I shudder at a world where code is rewritten over and over again, and maintained in a million different places.
Conclusion
Coding assistants are here to stay. At $20-$30 a month, it’s hard to find fault in them. Developers can cost anywhere from $300 – $3000 a day, the ROI for a coding assistant will be something in the order of 1 hour a month, or if you’re really expensive, perhaps even 15 minutes a month. This will certainly pay for itself and more immediately.

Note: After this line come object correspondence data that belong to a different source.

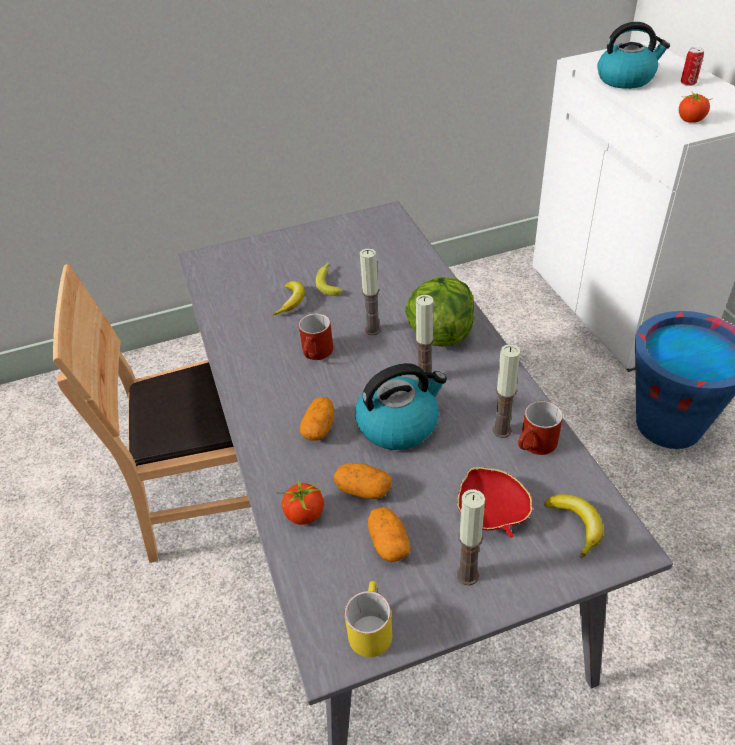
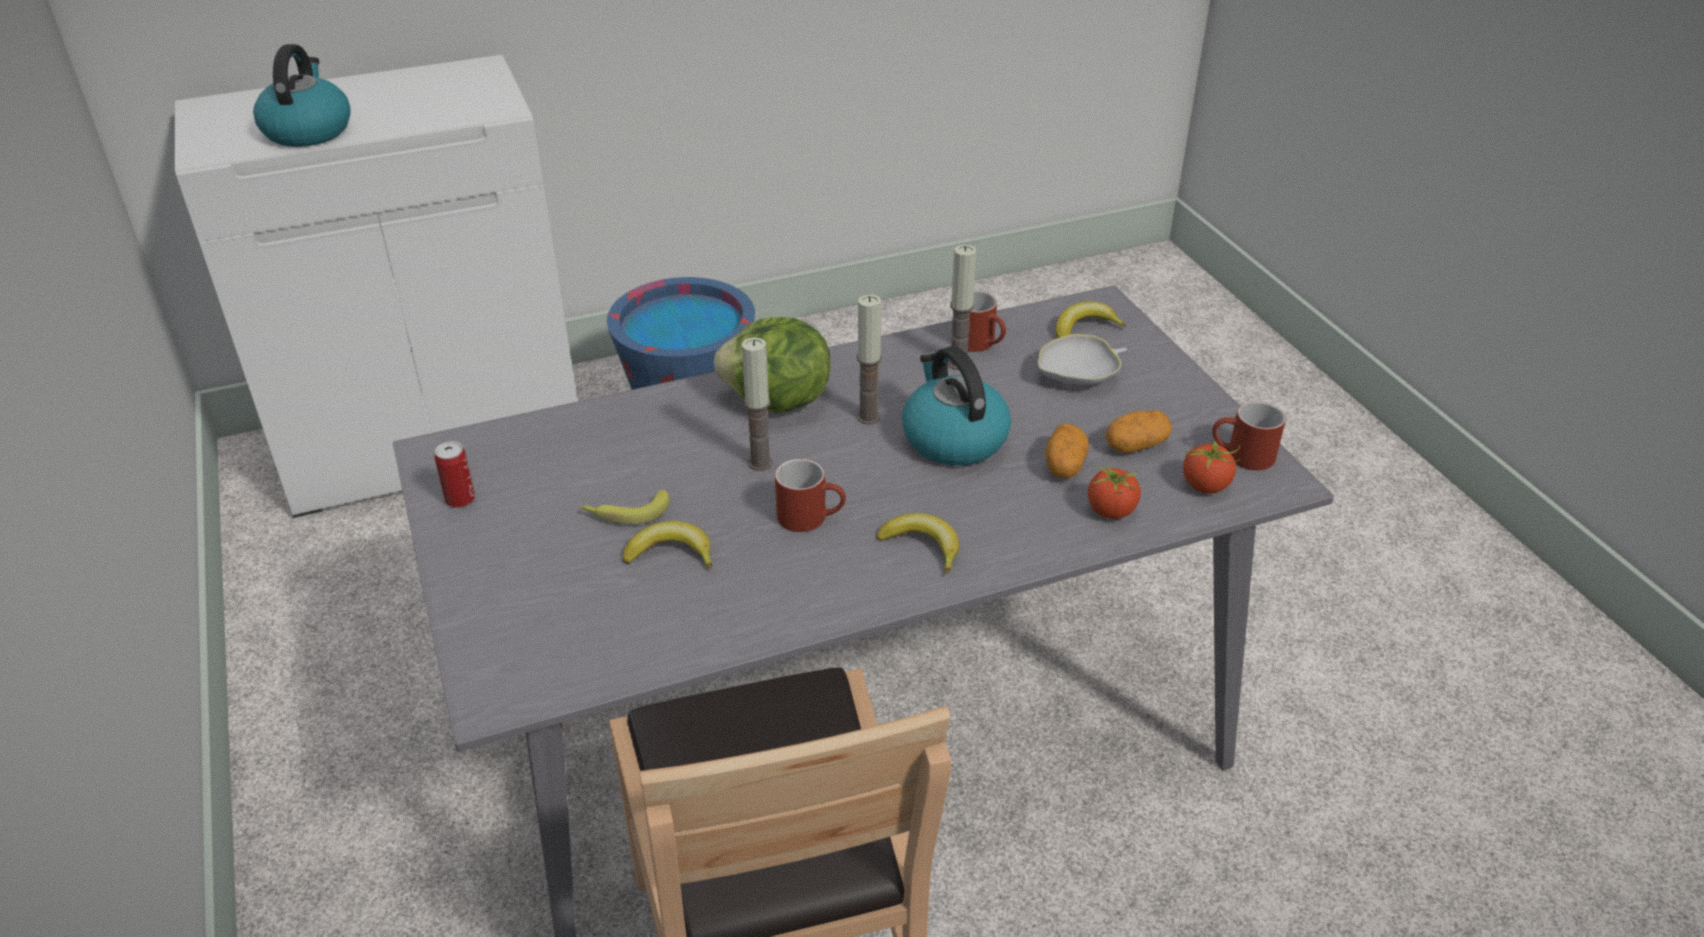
camera: 95 degrees left, 5 degrees down
potato [300,397,334,441] -> none
yellow mug [345,581,392,657] -> red mug [1212,401,1286,471]
red bowl [457,467,533,538] -> white bowl [1038,334,1127,385]
candle [457,489,485,586] -> none
tomato [679,92,711,123] -> tomato moved to [1183,438,1241,494]
can [681,47,704,86] -> can moved to [435,441,475,508]
none -> banana [876,513,959,574]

However ….. this isn’t a case of free-ing up System 1 so developers can focus on System 2, because that’s not what will happen. There’s a reason System 2 isn’t always engaged, it’s expensive cognition, and a finite resource that has a max hours per day of usage. Just because you have time for System 2 doesn’t mean it can be engaged. But, if developers know that the final writing code part of the solution can be accelerated, they can spend more time engaging the design phase of a problem, confident they’ll hit deadlines with LLM by their side.
So….
Be careful how you use them. Blindly accepting what an LLM outputs out is a recipe for disaster, so too is dumping them a question and hoping for a good solution. The solution has to be coaxed out of the LLM with you as the human being the System 2 thinker.
Sure, someone posted on LinkedIn about how the latest LLM manage to compile a binary that accomplished everything they wanted in a single shot — but there’s millions of people using these assistants. One of them is certain to have that one in a million response, and chances are high that they’ll post it online — do not expect that the one in a million response will be the norm instead of the exception.
People only post exceptional things after all.
To consistently use LLM effectively requires some fine-tuning of the user to understand what the limitations of these things are, and how we can avoid the pitfalls that come with them.